Chapitre 7 Partage de liens plutôt que de territoires: spécificités de la décohabitation des jeunes adultes issus de parents séparés

L’émancipation résidentielle, autrement appelée décohabitation dans la littérature sociologique contemporaine, est à la fois un événement daté, avec une première nuit dans un logement indépendant, et en même temps un processus, fait d’ajustement successive, d’installation progressive dans un lieu indépendant et de désinvestissement du logement des parents. Cette étape, même si elle est difficile à appréhender dans sa dimension processuelle, constitue un angle d’approche particulièrement pertinent pour observer comment se négocie entre parents et enfants l’émancipation de ces derniers. Les motifs invoqués, la distance effective et l’aide matérielle apportée par les parents pour mener à bien ce processus sont autant d’éléments pour comprendre comment se redéfinissent les places de chacun à l’occasion de cet événement fondateur. Catherine Villeneuve-Gokalp montrent que pour les parents, cet épisode est vécu entre « satisfaction et désarroi ». On peut penser qu’en effet, le rôle qu’ils ont tenu pendant près de deux décennies est symboliquement renégocié par le départ du domicile, du foyer parental. Mais qu’en est-il pour les parents qui se sont séparés et leurs descendants ? Les formes de mobilisation des ressources matérielles nous sont apparues différentes pour ces populations. Cela se traduit vraisemblablement également sur le plan résidentiel. Le rapport au logement, dont on a vu que l’expérience de la séparation mettait en question sa fonction de « foyer », peut-il être le même pour les jeunes issus de parents séparés ? Observe-t-on, sur la question de la décohabitation, les mêmes tendances à une autonomisation précoce de la part des jeunes adultes issus de famille désunie ?

L’étude des distances spatiales entre les domiciles des descendants et des ascendants constitue un moyen objectif de compléter cette approche. Elle a le mérite de reposer sur des dimensions concrètes, objectivables. La localisation au moment de la décohabitation constitue dans ce cadre un élément du parcours particulièrement significatif.

Deux types de décohabitation peuvent être distingués : la décohabitation avec délocalisation, souvent associée à une situation contraignante, comme l’éloignement du lieu d’étude [Grignon, Gruel, Bensoussan, 1996 ; Grignon, 1998], et la décohabitation dite « de voisinage » [Grignon, 1998] ou locale [Bensoussan, 1994], associée à un départ intentionnel, où la contrainte de la distance n’apparaît pas. Dans un cas comme dans l’autre, que ce soit par choix personnel ou par choix plutôt contraint par le contexte d’offres de formation ou de travail, il s’agit pour ces jeunes adultes qui y sont confrontés d’expérimenter la gestion quotidienne de la vie domestique et l’apprentissage de l’autonomie vis-à-vis de ses parents.

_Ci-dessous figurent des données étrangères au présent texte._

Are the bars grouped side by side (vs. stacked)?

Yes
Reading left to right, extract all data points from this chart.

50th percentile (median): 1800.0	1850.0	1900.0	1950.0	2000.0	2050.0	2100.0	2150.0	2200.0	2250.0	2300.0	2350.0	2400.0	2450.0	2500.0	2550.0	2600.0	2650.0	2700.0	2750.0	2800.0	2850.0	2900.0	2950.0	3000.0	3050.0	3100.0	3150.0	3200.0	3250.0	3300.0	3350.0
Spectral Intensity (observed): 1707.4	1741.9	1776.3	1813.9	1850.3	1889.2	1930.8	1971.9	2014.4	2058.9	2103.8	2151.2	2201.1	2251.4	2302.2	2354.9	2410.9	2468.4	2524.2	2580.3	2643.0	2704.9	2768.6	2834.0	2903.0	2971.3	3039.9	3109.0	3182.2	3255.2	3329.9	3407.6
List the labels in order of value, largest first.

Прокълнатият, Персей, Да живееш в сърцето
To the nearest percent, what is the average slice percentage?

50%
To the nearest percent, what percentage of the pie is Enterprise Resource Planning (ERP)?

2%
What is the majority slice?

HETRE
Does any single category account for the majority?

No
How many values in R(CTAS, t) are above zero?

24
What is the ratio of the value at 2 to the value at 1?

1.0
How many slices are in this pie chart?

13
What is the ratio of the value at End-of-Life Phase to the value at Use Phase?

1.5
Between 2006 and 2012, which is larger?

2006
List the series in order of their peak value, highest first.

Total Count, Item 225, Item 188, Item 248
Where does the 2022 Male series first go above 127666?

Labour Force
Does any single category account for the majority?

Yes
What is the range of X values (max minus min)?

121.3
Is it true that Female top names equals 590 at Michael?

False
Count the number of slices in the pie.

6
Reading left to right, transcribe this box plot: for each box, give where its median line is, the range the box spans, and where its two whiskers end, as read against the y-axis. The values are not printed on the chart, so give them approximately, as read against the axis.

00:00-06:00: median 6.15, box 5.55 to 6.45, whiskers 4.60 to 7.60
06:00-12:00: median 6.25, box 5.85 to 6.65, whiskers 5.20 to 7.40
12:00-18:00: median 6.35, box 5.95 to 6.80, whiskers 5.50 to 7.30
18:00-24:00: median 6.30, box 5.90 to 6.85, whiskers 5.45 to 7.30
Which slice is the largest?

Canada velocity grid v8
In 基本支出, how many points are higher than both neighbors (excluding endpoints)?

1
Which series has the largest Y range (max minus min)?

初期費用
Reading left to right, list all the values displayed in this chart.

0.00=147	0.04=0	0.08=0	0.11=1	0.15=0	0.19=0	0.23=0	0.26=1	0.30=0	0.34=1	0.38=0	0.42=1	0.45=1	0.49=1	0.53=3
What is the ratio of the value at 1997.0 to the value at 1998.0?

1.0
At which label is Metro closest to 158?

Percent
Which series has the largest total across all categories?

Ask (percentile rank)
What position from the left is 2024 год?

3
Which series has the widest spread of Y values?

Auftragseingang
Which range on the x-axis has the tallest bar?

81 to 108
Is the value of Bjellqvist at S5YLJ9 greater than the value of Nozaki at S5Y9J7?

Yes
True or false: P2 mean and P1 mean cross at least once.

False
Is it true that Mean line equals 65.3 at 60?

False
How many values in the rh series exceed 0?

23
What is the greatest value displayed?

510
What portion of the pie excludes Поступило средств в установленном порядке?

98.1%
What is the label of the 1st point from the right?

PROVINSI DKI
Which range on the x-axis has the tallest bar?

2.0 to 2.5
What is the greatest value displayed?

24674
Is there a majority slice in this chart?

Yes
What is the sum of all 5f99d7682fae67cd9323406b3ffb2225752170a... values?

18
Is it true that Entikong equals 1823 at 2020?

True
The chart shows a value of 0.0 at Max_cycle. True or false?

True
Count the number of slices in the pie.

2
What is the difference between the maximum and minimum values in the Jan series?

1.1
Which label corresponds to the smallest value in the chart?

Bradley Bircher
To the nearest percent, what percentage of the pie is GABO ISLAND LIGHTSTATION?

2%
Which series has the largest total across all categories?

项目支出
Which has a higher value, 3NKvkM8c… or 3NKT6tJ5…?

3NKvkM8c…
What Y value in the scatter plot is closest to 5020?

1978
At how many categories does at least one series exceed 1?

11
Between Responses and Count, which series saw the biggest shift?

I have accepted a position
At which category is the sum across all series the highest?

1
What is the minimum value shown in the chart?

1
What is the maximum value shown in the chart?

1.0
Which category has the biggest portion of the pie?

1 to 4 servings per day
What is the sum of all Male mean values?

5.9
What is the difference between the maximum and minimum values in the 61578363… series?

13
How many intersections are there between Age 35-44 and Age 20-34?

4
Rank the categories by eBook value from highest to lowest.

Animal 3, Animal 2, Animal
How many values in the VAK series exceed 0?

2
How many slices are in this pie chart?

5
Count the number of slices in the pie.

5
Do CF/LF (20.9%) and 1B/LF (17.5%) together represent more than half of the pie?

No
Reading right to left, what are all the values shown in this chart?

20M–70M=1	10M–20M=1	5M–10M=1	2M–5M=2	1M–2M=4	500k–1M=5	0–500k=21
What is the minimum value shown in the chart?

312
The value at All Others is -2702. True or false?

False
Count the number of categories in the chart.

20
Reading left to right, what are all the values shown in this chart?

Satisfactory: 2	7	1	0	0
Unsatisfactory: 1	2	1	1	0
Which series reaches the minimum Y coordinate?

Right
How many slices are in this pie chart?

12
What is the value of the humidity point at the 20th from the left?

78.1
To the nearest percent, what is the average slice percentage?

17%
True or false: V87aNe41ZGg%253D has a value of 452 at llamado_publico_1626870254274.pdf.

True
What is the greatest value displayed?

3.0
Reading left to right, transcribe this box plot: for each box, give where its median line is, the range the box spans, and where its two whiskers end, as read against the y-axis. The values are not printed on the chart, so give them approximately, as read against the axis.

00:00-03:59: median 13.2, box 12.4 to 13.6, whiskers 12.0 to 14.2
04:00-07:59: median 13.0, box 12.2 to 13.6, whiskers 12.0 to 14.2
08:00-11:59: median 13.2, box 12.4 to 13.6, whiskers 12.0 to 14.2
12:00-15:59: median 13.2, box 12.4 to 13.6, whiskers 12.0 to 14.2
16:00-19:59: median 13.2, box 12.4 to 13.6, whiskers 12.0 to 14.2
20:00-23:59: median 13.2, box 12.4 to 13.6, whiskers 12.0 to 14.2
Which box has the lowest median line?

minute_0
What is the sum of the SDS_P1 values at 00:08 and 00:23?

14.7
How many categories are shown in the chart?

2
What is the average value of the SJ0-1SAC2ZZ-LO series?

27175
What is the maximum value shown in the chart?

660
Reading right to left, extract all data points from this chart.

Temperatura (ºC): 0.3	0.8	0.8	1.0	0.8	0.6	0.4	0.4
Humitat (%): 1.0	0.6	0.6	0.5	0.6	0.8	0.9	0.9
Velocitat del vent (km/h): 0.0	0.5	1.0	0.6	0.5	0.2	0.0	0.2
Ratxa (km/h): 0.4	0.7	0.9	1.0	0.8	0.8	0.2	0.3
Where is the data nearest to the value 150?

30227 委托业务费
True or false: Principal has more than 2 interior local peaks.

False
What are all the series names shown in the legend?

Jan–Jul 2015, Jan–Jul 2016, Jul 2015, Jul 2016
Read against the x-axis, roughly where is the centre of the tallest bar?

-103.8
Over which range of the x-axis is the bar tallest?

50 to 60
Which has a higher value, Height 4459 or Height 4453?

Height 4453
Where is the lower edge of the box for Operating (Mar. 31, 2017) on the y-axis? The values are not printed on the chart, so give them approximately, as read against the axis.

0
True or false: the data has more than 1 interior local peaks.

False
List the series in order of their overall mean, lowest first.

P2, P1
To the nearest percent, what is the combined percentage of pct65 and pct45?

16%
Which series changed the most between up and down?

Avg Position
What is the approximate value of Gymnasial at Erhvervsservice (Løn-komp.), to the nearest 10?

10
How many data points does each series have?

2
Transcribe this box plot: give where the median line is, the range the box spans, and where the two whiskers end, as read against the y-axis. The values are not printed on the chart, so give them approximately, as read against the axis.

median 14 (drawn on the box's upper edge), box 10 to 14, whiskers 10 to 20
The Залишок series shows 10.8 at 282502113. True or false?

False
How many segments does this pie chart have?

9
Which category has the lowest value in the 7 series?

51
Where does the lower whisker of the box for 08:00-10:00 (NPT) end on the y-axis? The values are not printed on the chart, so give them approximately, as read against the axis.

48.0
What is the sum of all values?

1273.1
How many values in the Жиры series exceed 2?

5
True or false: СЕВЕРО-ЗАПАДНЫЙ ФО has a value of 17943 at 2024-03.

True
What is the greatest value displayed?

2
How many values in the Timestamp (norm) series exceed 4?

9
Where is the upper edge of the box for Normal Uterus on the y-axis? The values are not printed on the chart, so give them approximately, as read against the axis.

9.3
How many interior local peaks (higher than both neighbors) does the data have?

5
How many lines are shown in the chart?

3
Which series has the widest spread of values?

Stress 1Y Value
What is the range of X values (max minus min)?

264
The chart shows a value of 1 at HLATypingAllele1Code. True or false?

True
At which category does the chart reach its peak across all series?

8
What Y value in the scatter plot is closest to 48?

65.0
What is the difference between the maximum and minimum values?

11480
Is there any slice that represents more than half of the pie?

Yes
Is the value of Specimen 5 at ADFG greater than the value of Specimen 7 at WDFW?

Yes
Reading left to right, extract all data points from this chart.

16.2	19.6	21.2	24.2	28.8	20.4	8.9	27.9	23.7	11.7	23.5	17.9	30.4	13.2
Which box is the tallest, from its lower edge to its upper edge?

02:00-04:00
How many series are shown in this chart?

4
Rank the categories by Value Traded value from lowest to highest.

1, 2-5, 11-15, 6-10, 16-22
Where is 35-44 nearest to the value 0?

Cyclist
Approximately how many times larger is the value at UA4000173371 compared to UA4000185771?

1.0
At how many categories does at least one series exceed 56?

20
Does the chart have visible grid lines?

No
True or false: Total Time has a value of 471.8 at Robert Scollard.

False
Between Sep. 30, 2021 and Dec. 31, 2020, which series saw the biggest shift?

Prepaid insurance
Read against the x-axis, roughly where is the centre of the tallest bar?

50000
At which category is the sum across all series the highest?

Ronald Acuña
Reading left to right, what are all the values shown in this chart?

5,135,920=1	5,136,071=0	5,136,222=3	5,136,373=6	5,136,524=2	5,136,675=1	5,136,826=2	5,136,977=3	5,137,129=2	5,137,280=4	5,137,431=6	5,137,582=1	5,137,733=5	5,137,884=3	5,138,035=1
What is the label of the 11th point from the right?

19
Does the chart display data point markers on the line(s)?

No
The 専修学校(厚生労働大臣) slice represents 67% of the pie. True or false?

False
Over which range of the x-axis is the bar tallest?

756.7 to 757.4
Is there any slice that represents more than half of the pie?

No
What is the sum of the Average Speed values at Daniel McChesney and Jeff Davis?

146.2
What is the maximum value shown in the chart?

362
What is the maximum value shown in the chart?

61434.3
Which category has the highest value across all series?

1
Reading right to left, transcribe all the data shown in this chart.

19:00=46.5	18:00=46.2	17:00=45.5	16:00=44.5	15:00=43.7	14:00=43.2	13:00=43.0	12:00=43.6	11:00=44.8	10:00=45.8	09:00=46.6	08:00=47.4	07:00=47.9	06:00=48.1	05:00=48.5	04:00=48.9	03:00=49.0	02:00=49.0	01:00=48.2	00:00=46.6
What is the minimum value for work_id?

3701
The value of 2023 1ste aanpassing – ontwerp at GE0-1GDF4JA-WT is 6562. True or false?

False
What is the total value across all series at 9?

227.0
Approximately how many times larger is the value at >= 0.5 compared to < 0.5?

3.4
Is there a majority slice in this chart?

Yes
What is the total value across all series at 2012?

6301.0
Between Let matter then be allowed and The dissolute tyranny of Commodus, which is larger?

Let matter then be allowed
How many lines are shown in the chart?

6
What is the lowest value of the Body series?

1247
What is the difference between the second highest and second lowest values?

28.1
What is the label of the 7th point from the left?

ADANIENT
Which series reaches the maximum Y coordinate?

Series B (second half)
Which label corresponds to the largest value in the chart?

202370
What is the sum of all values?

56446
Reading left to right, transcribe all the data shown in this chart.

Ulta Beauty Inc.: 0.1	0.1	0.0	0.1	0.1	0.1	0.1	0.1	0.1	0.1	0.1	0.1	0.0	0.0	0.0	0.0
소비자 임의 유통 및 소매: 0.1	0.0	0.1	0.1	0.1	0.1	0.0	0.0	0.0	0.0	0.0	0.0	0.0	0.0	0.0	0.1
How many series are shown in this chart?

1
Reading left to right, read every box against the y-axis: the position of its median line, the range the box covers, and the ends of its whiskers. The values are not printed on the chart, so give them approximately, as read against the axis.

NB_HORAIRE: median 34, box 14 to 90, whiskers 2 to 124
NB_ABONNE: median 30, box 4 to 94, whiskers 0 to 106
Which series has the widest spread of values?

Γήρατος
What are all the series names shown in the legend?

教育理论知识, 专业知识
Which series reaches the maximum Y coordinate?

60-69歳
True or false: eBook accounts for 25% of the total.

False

Deux grandes voies de recherches sont possibles pour interroger le processus de la décohabitation [Godard et Blöss, 1988].

D’une part, il peut s’agir de construire une typologie de cheminement de la décohabitation en établissant son inscription spatiale. Cette approche présente l’intérêt d’approcher la question du logement et de sa localisation en termes de territoire, ce qui permet de prendre en compte la dimension des distances entre les domiciles de référence : le ou les logements des parents et celui du jeune adulte. Cette approche à partir des territoires en lien avec les relations intergénérationnelles apparaît comme particulièrement intéressante lorsqu’on se penche sur les effets de la socialisation spécifique aux enfants de parents séparés. En effet, l’expérimentation d’une mobilité importante, ainsi que la bi-localisation des domiciles parentaux, sont hypothétiquement des éléments susceptibles d’engendrer des comportements spécifiques aux jeunes adultes issus de parents séparés. De plus, elle constitue une approche qui permet d’approcher la question des relations intergénérationnelles en termes de proximité/distance [Attias-Donfut, 1995].

D’autre part, interroger le processus de décohabitation peut consister en l’analyse des modèles culturels de décohabitation qui permettent ainsi de prendre la mesure de la façon dont chaque jeune adulte peut quitter sa famille suivant les modèles familiaux auxquels il a été confronté. Cela implique la prise en compte des milieux sociaux d’origine, mais également la dimension de la configuration conjugale des parents, élément qui nous intéresse au plus haut point dans le cadre de cette recherche. Il s’agirait donc d’identifier la part de cette dimension suivant les origines sociales des jeunes interrogés et d’analyser la façon dont la séparation des parents pourrait modifier ces parcours.

Ces deux approches seront menées de concert afin de comprendre les logiques en œuvre dans les processus de décohabitation des jeunes adultes de parents séparés par rapport aux autres.